Review Summary: Say you have feelings for a shell, the ghost of me
Hailing from Gainesville, Florida, Papercranes is not exactly a household name in folk/alternative rock. In fact, everything about them begs to be left alone. Their raw sound doesn’t aim to please anyone besides themselves, and their work is an indication of the reclusive style that they integrate into their music. They seem to march to the beat of their own drum, and their albums are undoubtedly better off for it. Papercranes’ sophomore effort,
Let’s Make Babies in the Woods, is a spiraling stream of consciousness expedition into front woman Rain Phoenix’s mind, a black and white soundscape of hurt and abandonment. With folk and psychedelic influences as the impetus, everything from Phoenix’s tortured wails to the music’s underlying depression is put on full display during this unpolished gem.
Let’s Make Babies in the Woods is an album that won’t fully make sense until it is over. Its sound is out of touch, maybe even a little coarse, driven primarily by percussion and Phoenix’s raspy vocals reminding one of a Regina Spektor or Kate Nash who just woke up. The music may not be directly engaging, but what it lacks in immediacy it makes up for in depth and an emotionally profound atmosphere. One could easily cite the glass-tinged piano echoes and New Orleans-style horn section present throughout “Dust Season” as a crystallizing moment for the listener. However, the truth is the album is constantly evolving within itself, even from the opening seconds. The acoustic strums and comparatively accessible chorus of “
say you have feelings for a shell, the ghost of me” are an illusion, diverting attention from the album’s insistence on remaining buried in its unrefined production – something that plays to the album’s advantage significantly. The chant-like vocals become more raspy, more raw, and more
honest in the desperate-sounding “Headphones”, the
real introduction to the record’s signature musical style. The gentle
ooh’s and hums whispering up the spine of “Long Way” lend
Let’s Make Babies in the Woods a haunting air, one that continues to make its presence felt periodically throughout the album’s runtime. In the meanwhile, mid-album tracks like “Sea Red” and “Texas” give Rain Phoenix even more room to show off her creativity through metaphors and abstract-but-devastating lyrics – proving that filler has no place on this album.
The most impressive moments on
Let’s Make Babies in the Woods are saved for last. “Synapses” stands out as a highlight on an album full of phenomenal songs, with haunting hums and harmonies that are startlingly interrupted by heavy drums and rapid electric guitar strums. Phoenix’s vocals are perfectly integrated as usual, with every instrument, every vocal note, every
thing interacting in the most dynamic fashion possible. The pure attention to detail in this song -
hell, for that matter the whole album – is so immense and so stunning that it escapes words.
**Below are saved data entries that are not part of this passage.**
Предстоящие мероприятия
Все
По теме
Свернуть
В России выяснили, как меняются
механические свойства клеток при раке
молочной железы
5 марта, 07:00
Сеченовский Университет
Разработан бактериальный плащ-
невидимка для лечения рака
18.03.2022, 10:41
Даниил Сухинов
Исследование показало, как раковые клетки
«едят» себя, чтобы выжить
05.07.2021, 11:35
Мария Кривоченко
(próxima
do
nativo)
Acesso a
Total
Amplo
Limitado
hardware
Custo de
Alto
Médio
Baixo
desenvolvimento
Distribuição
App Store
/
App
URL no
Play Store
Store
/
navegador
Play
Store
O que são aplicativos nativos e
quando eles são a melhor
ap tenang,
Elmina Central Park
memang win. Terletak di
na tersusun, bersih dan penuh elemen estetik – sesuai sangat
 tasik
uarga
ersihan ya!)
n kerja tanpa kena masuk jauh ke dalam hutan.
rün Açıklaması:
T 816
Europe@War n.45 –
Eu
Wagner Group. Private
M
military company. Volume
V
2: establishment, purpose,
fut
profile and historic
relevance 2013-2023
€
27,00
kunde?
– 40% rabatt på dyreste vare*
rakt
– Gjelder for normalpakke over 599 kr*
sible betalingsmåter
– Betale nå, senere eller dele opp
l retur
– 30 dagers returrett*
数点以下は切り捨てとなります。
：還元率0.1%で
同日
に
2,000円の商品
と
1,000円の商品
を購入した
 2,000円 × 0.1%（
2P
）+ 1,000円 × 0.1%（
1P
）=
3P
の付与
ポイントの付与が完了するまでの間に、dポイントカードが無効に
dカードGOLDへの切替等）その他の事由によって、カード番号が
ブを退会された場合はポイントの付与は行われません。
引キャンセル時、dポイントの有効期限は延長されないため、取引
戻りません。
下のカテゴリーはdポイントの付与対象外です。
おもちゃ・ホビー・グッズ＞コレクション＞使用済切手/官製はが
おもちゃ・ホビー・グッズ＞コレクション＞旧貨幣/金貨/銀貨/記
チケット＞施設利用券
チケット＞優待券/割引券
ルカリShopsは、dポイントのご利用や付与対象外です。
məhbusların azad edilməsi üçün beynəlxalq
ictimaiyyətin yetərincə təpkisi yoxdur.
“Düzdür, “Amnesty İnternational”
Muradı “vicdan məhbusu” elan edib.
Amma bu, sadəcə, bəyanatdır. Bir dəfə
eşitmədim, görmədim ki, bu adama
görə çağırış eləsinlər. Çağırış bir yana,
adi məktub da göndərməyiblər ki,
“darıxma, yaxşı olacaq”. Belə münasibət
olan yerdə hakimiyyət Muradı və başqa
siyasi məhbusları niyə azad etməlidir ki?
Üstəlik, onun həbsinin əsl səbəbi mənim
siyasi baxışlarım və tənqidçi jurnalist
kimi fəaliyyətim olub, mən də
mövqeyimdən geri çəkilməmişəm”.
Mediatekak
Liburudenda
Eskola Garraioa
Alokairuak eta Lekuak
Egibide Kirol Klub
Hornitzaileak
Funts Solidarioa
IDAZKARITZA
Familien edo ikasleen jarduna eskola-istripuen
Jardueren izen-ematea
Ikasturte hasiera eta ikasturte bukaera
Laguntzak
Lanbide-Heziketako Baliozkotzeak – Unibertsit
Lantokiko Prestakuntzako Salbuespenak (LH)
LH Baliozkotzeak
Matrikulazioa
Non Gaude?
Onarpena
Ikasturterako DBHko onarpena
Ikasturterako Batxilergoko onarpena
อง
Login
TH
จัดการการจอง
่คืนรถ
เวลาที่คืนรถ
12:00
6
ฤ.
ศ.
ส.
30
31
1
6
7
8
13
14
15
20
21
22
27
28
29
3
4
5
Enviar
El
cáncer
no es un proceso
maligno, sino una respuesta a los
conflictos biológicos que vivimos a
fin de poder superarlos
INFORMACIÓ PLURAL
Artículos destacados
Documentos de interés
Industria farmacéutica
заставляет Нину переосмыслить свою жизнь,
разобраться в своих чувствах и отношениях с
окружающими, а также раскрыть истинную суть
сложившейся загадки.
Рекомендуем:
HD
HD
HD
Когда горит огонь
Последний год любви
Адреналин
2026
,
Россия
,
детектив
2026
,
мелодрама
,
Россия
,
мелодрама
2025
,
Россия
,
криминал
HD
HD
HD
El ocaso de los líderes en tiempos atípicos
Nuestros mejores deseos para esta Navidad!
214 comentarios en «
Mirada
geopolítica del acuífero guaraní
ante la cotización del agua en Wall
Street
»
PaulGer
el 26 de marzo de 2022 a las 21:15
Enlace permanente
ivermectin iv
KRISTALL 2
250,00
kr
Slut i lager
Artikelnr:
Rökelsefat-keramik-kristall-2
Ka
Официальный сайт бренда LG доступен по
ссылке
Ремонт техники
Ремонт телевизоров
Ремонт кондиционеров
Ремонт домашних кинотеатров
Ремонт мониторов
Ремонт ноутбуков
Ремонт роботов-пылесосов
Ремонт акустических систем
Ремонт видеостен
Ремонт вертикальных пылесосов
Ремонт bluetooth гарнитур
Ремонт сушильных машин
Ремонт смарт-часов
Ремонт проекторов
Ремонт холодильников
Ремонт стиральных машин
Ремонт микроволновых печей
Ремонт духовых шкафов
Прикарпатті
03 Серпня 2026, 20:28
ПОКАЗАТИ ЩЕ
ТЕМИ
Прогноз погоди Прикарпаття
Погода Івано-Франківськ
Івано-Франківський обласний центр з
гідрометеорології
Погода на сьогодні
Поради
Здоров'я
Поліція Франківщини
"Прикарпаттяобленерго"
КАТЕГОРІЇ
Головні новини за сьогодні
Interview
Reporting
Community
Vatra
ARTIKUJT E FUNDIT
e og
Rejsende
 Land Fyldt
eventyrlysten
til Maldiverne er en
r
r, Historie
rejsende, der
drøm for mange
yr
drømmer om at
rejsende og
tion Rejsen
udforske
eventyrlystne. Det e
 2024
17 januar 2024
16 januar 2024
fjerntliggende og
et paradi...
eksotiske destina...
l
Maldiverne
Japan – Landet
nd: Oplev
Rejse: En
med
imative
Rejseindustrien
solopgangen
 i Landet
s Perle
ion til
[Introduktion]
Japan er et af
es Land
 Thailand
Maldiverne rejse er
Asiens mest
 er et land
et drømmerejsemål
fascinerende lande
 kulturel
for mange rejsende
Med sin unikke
Yet somehow, miraculously,
Let’s Make Babies in the Woods feels as through its roots lay in the basics. The closing “Grace” follows suit with a completely unrestrained vocal onslaught by Phoenix, who holds nothing back in her serenades, wails, and shouts that pay just as much if not more attention to hammering home an emotion – an idea - than they do to holding a note. And because of the album’s untamed, unprocessed feel, moments like these are able to show themselves as innovative; as rare experimentation as opposed to just sloppy.
Let’s Make Babies in the Woods is Papercranes coming into their own, and doing it faster than anyone expected them to. On just their second album, they have already bestowed an absolute jewel upon us – one that may be covered in a thin layer of dust, but is still guaranteed to sparkle.